> _What to do_
Reproduce the closing part of the entries exactly: the line with "thumb tip: (154, 91)" and all lines after it, ending with the last line, and nothing else.

___ Supplied information ___

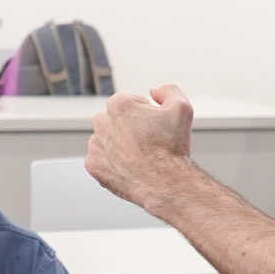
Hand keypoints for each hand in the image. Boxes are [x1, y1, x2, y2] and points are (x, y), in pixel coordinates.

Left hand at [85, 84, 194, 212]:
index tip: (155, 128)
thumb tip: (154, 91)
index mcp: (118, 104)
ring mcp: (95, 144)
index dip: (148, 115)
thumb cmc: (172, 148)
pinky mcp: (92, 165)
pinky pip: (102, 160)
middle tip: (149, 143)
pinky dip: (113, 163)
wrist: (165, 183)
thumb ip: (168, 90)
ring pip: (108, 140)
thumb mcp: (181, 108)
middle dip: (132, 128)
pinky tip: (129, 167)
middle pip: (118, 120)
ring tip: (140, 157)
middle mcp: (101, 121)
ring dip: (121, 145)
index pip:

___

> _Solution to the problem_
thumb tip: (154, 91)
index mcp: (118, 104)
ring mcp: (95, 144)
index dip: (148, 115)
thumb cmc: (172, 148)
pinky mcp: (92, 165)
pinky pip: (102, 160)
middle tip: (149, 143)
pinky dip: (113, 163)
wrist: (165, 183)
thumb ip: (168, 90)
ring pip: (108, 140)
thumb mcp: (181, 108)
middle dip: (132, 128)
pinky tip: (129, 167)
middle pip: (118, 120)
ring tip: (140, 157)
middle mcp: (101, 121)
ring dip: (121, 145)
index pip:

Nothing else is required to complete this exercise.